Inspect the baseline PR and merge it into your main branch to continue creating the account.
This will kick off the following steps:
-
Terragrunt will run the core (security, logs, shared) account baselines for the new account(s)
-
Terragrunt will apply baselines for your new account(s) and create the new requested infrastructure.
-
Pipelines will create a new repository for your new account(s). As part of this step pipelines will also:
- Set collaborators in the new repository from your configuration
- Enable branch protection in the new repository. This step can fail if you are on a free (non paid) GitHub plan.
-
Pipelines will create a pull request in this new repository with the base IaC and Pipelines workflows for your new account(s).
-
Pipelines will create a pull request against your
infrastructure-live-access-control
repository containing IAM roles for your new repository.

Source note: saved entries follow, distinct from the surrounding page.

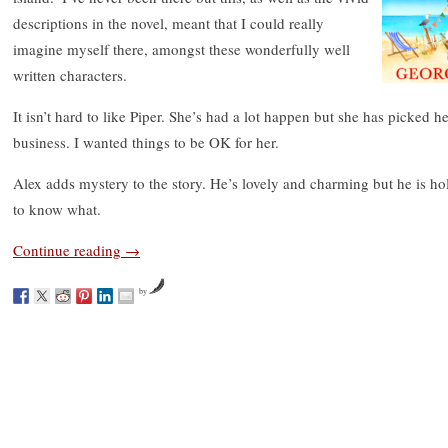
descriptions in the novel, meant that I could really
imagine myself there, amongst these wonderfully well
written characters.
It isn’t hard to like Piper. She’s had a lot happen but she has picked 
business. I wanted things to be OK for her.
Alex adds mystery to the story. He’s lovely and charming but he is h
to know what.
Continue reading
→
by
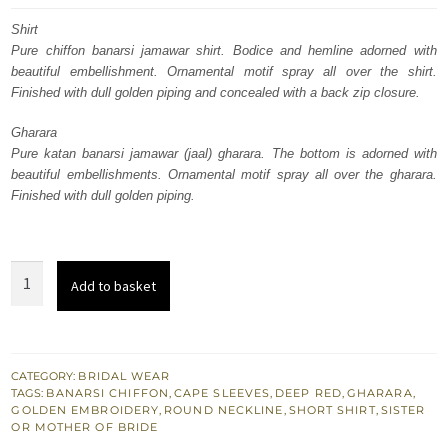
was:
is:
Shirt
Pure chiffon banarsi jamawar shirt. Bodice and hemline adorned with
£ 2,050.
£ 1,230.
beautiful embellishment. Ornamental motif spray all over the shirt.
Finished with dull golden piping and concealed with a back zip closure.
Gharara
Pure katan banarsi jamawar (jaal) gharara. The bottom is adorned with
beautiful embellishments. Ornamental motif spray all over the gharara.
Finished with dull golden piping.
Traditional
Add to basket
South
Asian
Bridal
Dress
CATEGORY:
BRIDAL WEAR
TAGS:
BANARSI CHIFFON
,
CAPE SLEEVES
,
DEEP RED
,
GHARARA
,
Deep
GOLDEN EMBROIDERY
,
ROUND NECKLINE
,
SHORT SHIRT
,
SISTER
Red
OR MOTHER OF BRIDE
Gharara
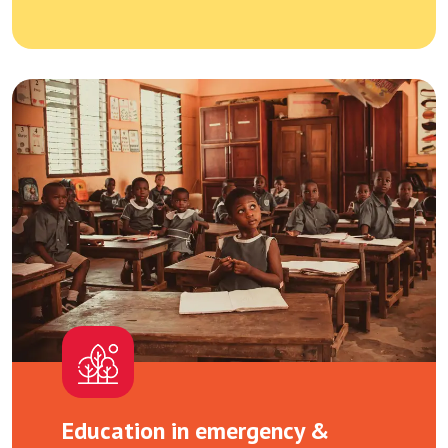
Education in emergency &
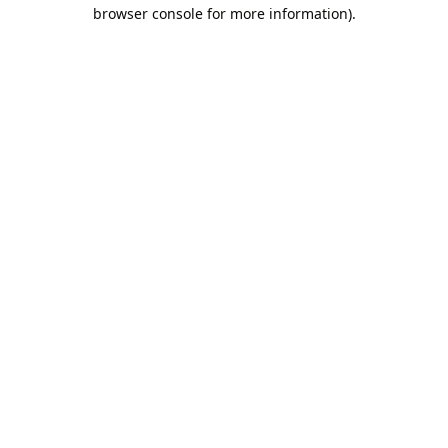
browser console for more information).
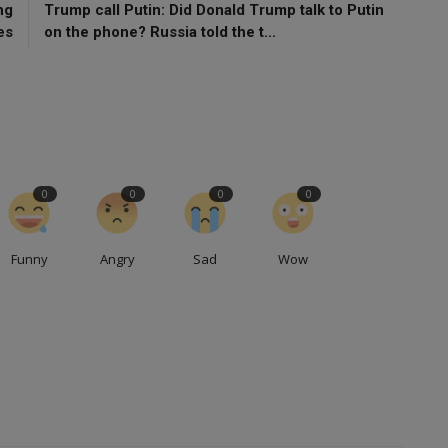
ng
Trump call Putin: Did Donald Trump talk to Putin
es
on the phone? Russia told the t...
0
0
0
0
Funny
Angry
Sad
Wow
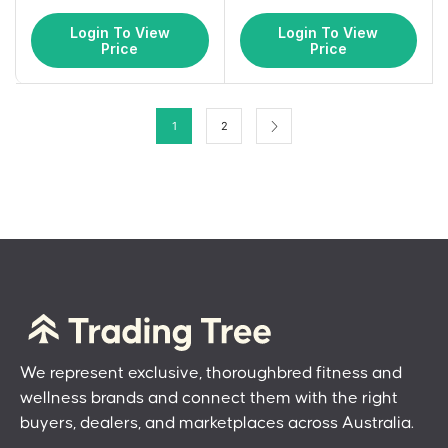
Login To View
Login To View
Price
Price
1
2
We represent exclusive, thoroughbred fitness and
wellness brands and connect them with the right
buyers, dealers, and marketplaces across Australia.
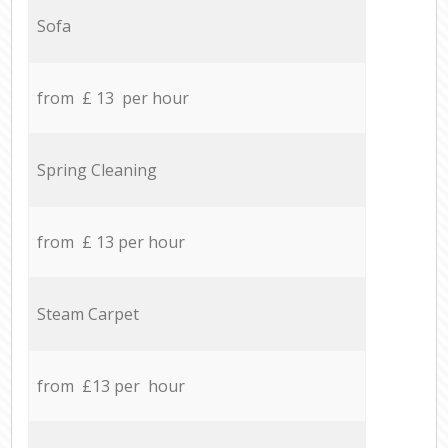
Sofa
from £ 13 per hour
Spring Cleaning
from £ 13 per hour
Steam Carpet
from £13 per hour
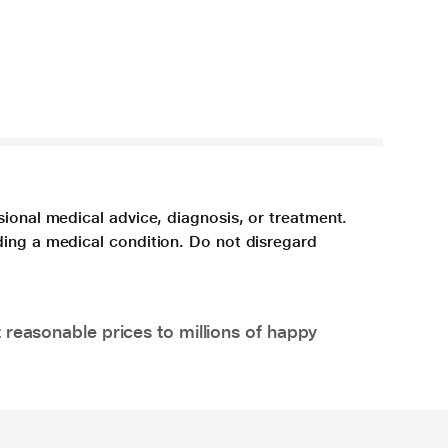
sional medical advice, diagnosis, or treatment.
ding a medical condition. Do not disregard
 reasonable prices to millions of happy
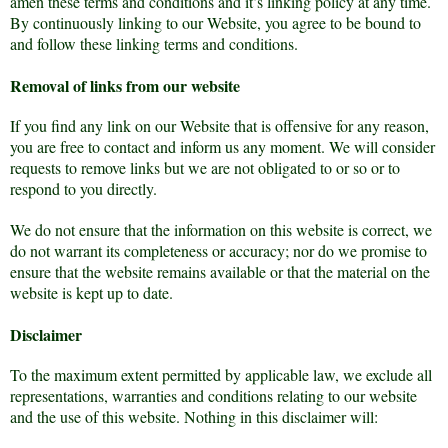
amen these terms and conditions and it’s linking policy at any time.
By continuously linking to our Website, you agree to be bound to
and follow these linking terms and conditions.
Removal of links from our website
If you find any link on our Website that is offensive for any reason,
you are free to contact and inform us any moment. We will consider
requests to remove links but we are not obligated to or so or to
respond to you directly.
We do not ensure that the information on this website is correct, we
do not warrant its completeness or accuracy; nor do we promise to
ensure that the website remains available or that the material on the
website is kept up to date.
Disclaimer
To the maximum extent permitted by applicable law, we exclude all
representations, warranties and conditions relating to our website
and the use of this website. Nothing in this disclaimer will:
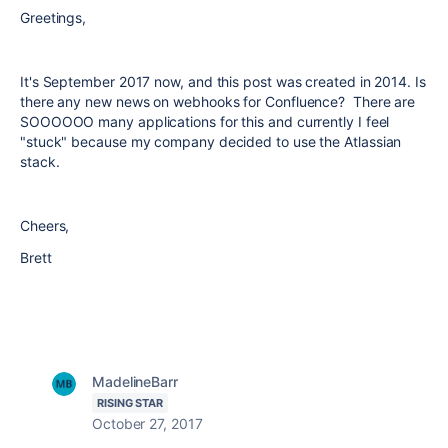
Greetings,
It's September 2017 now, and this post was created in 2014. Is
there any new news on webhooks for Confluence? There are
SOOOOOO many applications for this and currently I feel
"stuck" because my company decided to use the Atlassian
stack.
Cheers,
Brett
MadelineBarr
RISING STAR
October 27, 2017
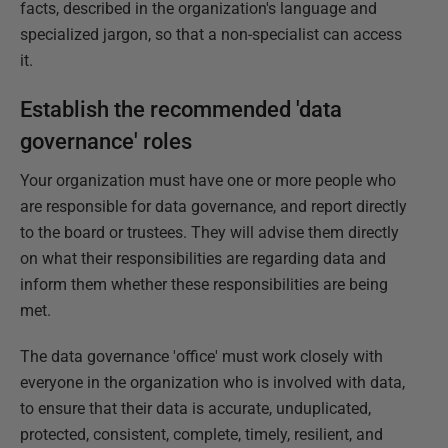
facts, described in the organization's language and
specialized jargon, so that a non-specialist can access
it.
Establish the recommended 'data
governance' roles
Your organization must have one or more people who
are responsible for data governance, and report directly
to the board or trustees. They will advise them directly
on what their responsibilities are regarding data and
inform them whether these responsibilities are being
met.
The data governance 'office' must work closely with
everyone in the organization who is involved with data,
to ensure that their data is accurate, unduplicated,
protected, consistent, complete, timely, resilient, and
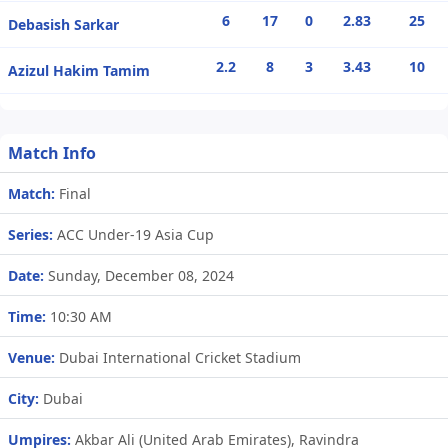
6
17
0
2.83
25
Debasish Sarkar
2.2
8
3
3.43
10
Azizul Hakim Tamim
Match Info
Match:
Final
Series:
ACC Under-19 Asia Cup
Date:
Sunday, December 08, 2024
Time:
10:30 AM
Venue:
Dubai International Cricket Stadium
City:
Dubai
Umpires:
Akbar Ali (United Arab Emirates), Ravindra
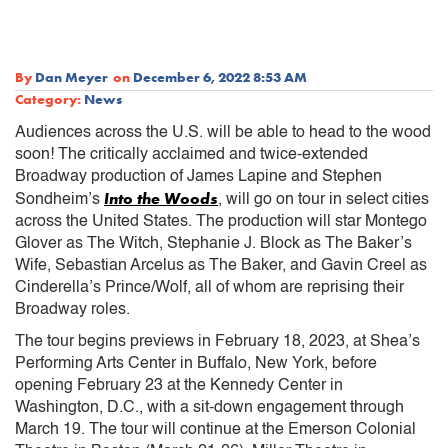
By
Dan Meyer
on
December 6, 2022 8:53 AM
Category:
News
Audiences across the U.S. will be able to head to the wood
soon! The critically acclaimed and twice-extended
Broadway production of James Lapine and Stephen
Into the Woods
Sondheim’s
, will go on tour in select cities
across the United States. The production will star Montego
Glover as The Witch, Stephanie J. Block as The Baker’s
Wife, Sebastian Arcelus as The Baker, and Gavin Creel as
Cinderella’s Prince/Wolf, all of whom are reprising their
Broadway roles.
The tour begins previews in February 18, 2023, at Shea’s
Performing Arts Center in Buffalo, New York, before
opening February 23 at the Kennedy Center in
Washington, D.C., with a sit-down engagement through
March 19. The tour will continue at the Emerson Colonial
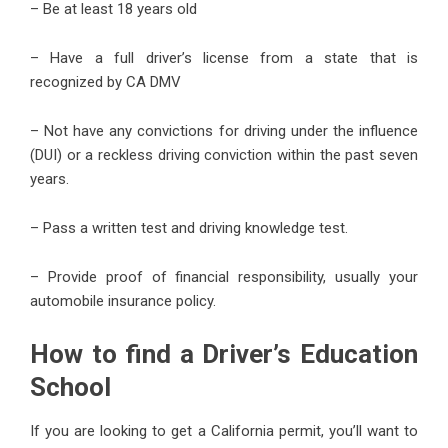
– Be at least 18 years old
– Have a full driver’s license from a state that is
recognized by CA DMV
– Not have any convictions for driving under the influence
(DUI) or a reckless driving conviction within the past seven
years.
– Pass a written test and driving knowledge test.
– Provide proof of financial responsibility, usually your
automobile insurance policy.
How to find a Driver’s Education
School
If you are looking to get a California permit, you’ll want to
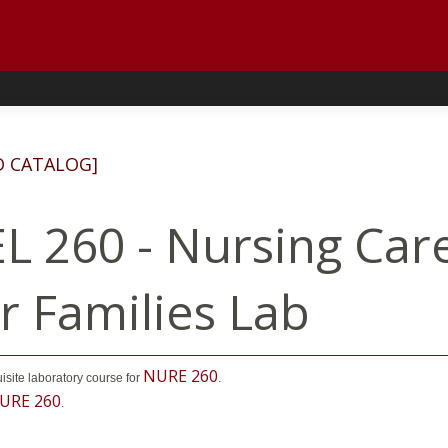
D CATALOG]
L 260 - Nursing Care
ir Families Lab
NURE 260
uisite laboratory course for
.
URE 260
.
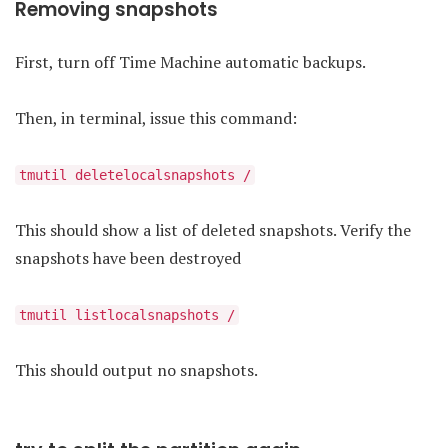
Removing snapshots
First, turn off Time Machine automatic backups.
Then, in terminal, issue this command:
tmutil deletelocalsnapshots /
This should show a list of deleted snapshots. Verify the
snapshots have been destroyed
tmutil listlocalsnapshots /
This should output no snapshots.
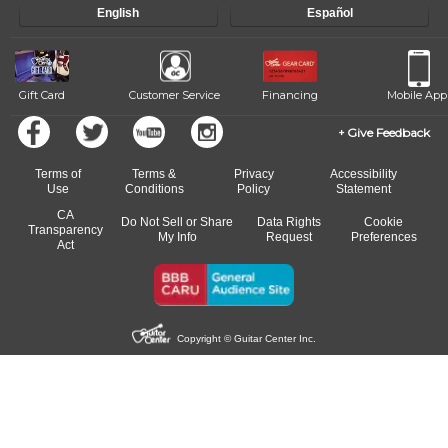
English
Español
of our qualified instructors, or another instrument, without missing a
beat.
Gift Card
Customer Service
Financing
Mobile App
Give Feedback
Terms of
Terms &
Privacy
Accessibility
Use
Conditions
Policy
Statement
CA
Do Not Sell or Share
Data Rights
Cookie
Transparency
My Info
Request
Preferences
Act
Copyright © Guitar Center Inc.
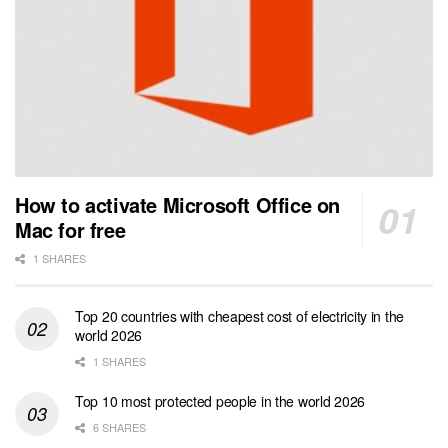
How to activate Microsoft Office on
Mac for free
1 SHARES
Top 20 countries with cheapest cost of electricity in the
world 2026
1 SHARES
Top 10 most protected people in the world 2026
6 SHARES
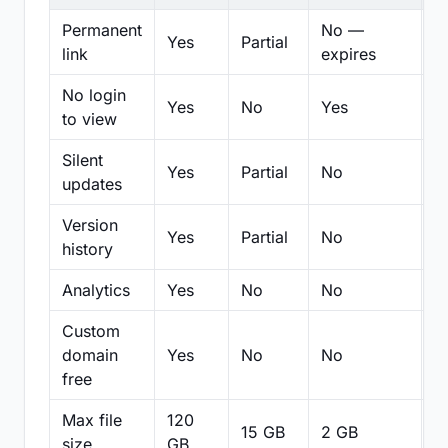
Permanent
No —
Yes
Partial
Pa
link
expires
No login
Yes
No
Yes
N
to view
Silent
Yes
Partial
No
N
updates
Version
Yes
Partial
No
Pa
history
Analytics
Yes
No
No
N
Custom
domain
Yes
No
No
N
free
Max file
120
15 GB
2 GB
2
size
GB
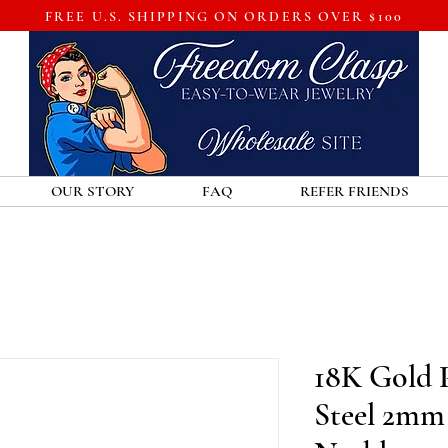
FREE U.S. SHIPPING ON ORDERS OVER $100
OUR STORY
FAQ
REFER FRIENDS
18K Gold P
Steel 2mm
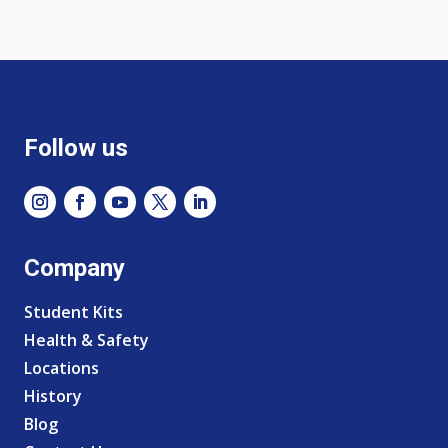
Follow us
Company
Student Kits
Health & Safety
Locations
History
Blog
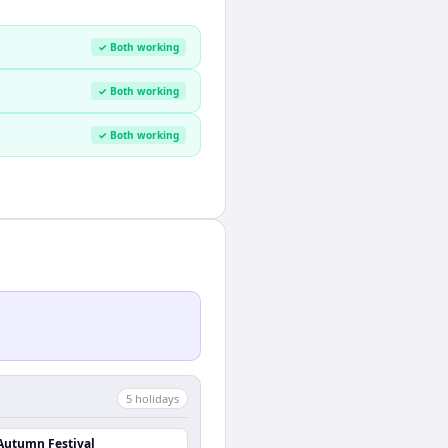
✓ Both working
✓ Both working
✓ Both working
5
holiday
s
Autumn Festival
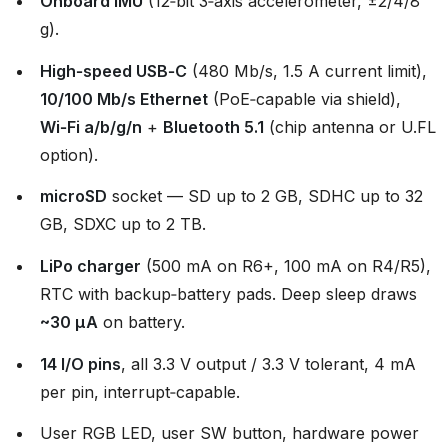
Onboard IMU
(12‑bit 3‑axis accelerometer, ±2/4/8
g).
High‑speed USB‑C
(480 Mb/s, 1.5 A current limit),
10/100 Mb/s Ethernet
(PoE‑capable via shield),
Wi‑Fi a/b/g/n
+
Bluetooth 5.1
(chip antenna or U.FL
option).
microSD
socket — SD up to 2 GB, SDHC up to 32
GB, SDXC up to 2 TB.
LiPo charger
(500 mA on R6+, 100 mA on R4/R5),
RTC with backup‑battery pads. Deep sleep draws
~30 µA
on battery.
14 I/O pins
, all 3.3 V output / 3.3 V tolerant, 4 mA
per pin, interrupt‑capable.
User RGB LED, user SW button, hardware power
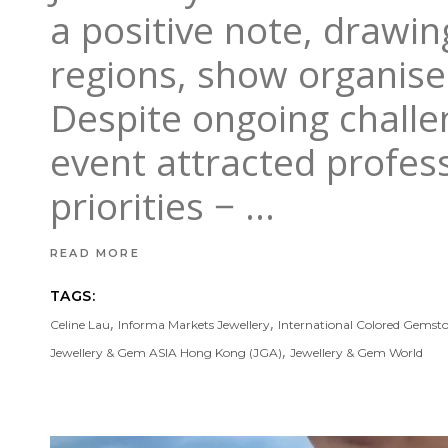
a positive note, drawin
regions, show organise
Despite ongoing challe
event attracted profes
priorities −
READ MORE
TAGS:
,
,
Celine Lau
Informa Markets Jewellery
International Colored Gemsto
,
Jewellery & Gem ASIA Hong Kong (JGA)
Jewellery & Gem World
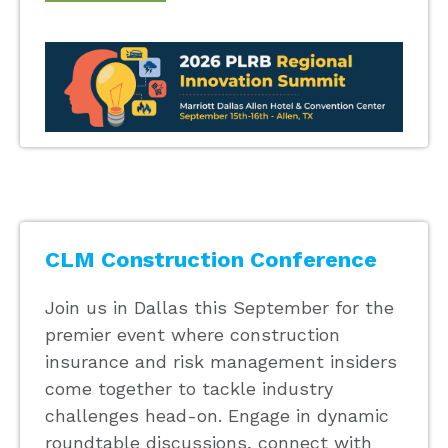
CLM Construction Conference
Join us in Dallas this September for the
premier event where construction
insurance and risk management insiders
come together to tackle industry
challenges head-on. Engage in dynamic
roundtable discussions, connect with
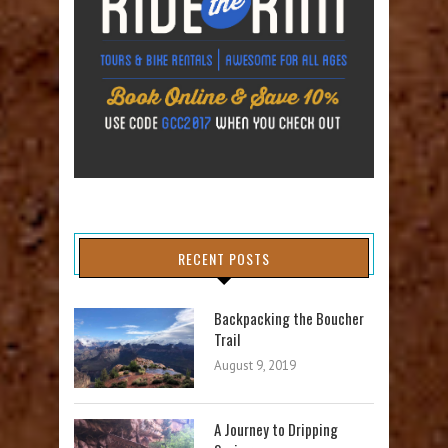
RECENT POSTS
Backpacking the Boucher
Trail
August 9, 2019
A Journey to Dripping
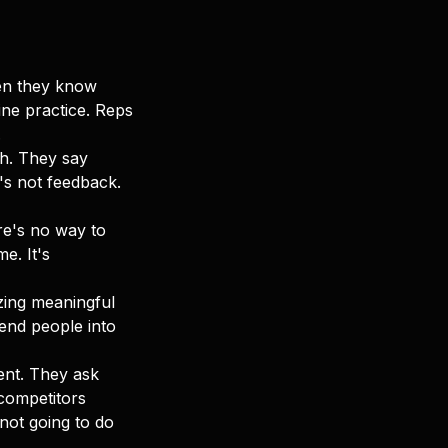
hen they know
ine practice. Reps
.
ch. They say
's not feedback.
re's no way to
e. It's
izing meaningful
send people into
lent. They ask
competitors
 not going to do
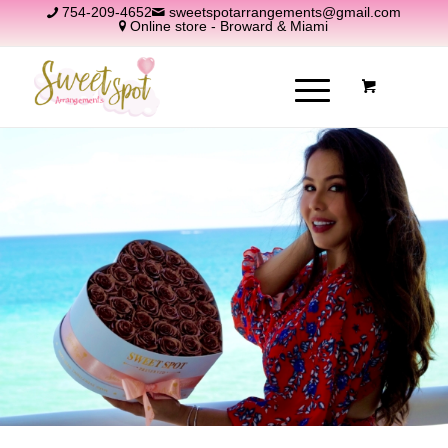
754-209-4652
sweetspotarrangements@gmail.com
Online store - Broward & Miami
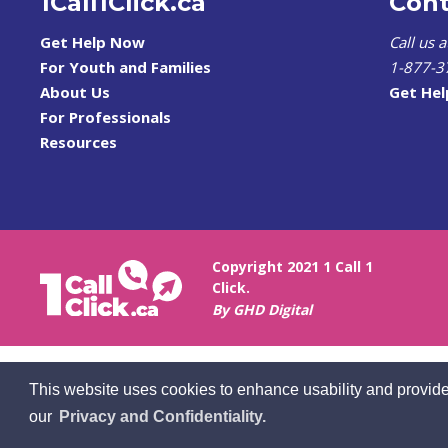
1Call1Click.ca
Cont
Get Help Now
Call us 
For Youth and Families
1-877-3
About Us
Get He
For Professionals
Resources
Copyright 2021 1 Call 1
Click.
By GHD Digital
This website uses cookies to enhance usability and provide
our
Privacy and Confidentiality.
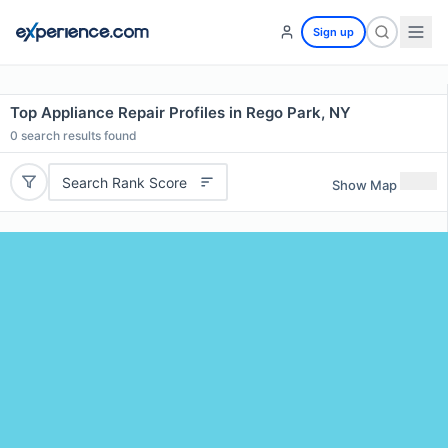
Sign up
Top Appliance Repair Profiles in Rego Park, NY
0
search results found
Search Rank Score
Show Map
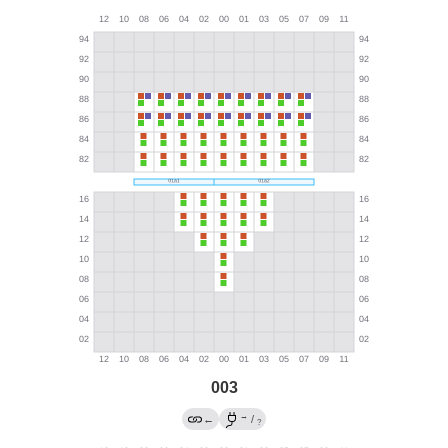
003
→
←
/
?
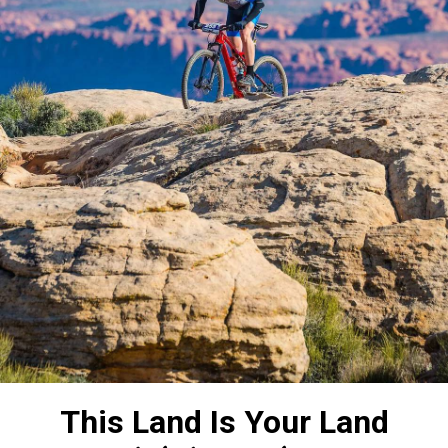
This Land Is Your Land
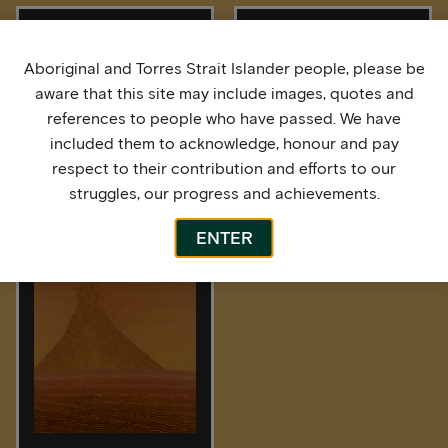
Aboriginal and Torres Strait Islander people, please be
aware that this site may include images, quotes and
references to people who have passed. We have
included them to acknowledge, honour and pay
respect to their contribution and efforts to our
struggles, our progress and achievements.
After the Rain
High Tide
ENTER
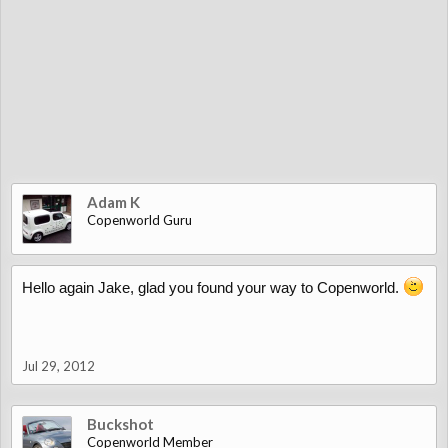
Adam K
Copenworld Guru
Hello again Jake, glad you found your way to Copenworld.
Jul 29, 2012
Buckshot
Copenworld Member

On completion the workflow run will show the following summary, linking to both of the new Pull Requests.
Screenshot of Create Delegated Repository Workflow Summary
Until the Access Control Pull Request has been merged, the workflows in your new repository will not be able to make infrastructure changes, so it is important to merge this pull request first.
Step 6 - Merge the Access Control PR
Follow the link to the Access Control Pull Request and review the infrastructure changes in the PR. There are two new roles, delegated-pipelines-apply-role
and delegated-pipelines-plan-role
that grant permissions specifically for the new repository.
These base roles contain the minimum permissions required to merge and apply the bootstrap PR in your new repository.
You can add additional permissions by adding to the iam_policy block in each role.
Managing these roles via the infrastructure-live-access-control
repository allows your platform team to maintain full control over the specific change types that can occur in the delegated repository.
Merge the PR and allow Pipelines to apply the terragrunt changes to create the roles in AWS.
Step 7 - Merge the Delegated Repository Bootstrap PR
Once the Access Control PR has been merged and applied, navigate to the delegated repository and review the Bootstrap PR.
This PR contains the necessary GitHub workflow files for Pipelines to run, as well as terragrunt configuration ready to start deploying new infrastructure.
Merge this pull request and your delegated repository is read to use.
Step 8 - Start adding new infrastructure
To summarize, at this point you will have:
- Provisioned a new AWS account(s)
- Applied baselines for the new account(s)
- Created a new repository to manage infrastructure changes in this account(s)
- Configured new IAM roles to manage permissions in the delgated repository
- Bootstrapped the repository ready to add new infrastructure
You can now start adding new infrastructure to the delegated repository.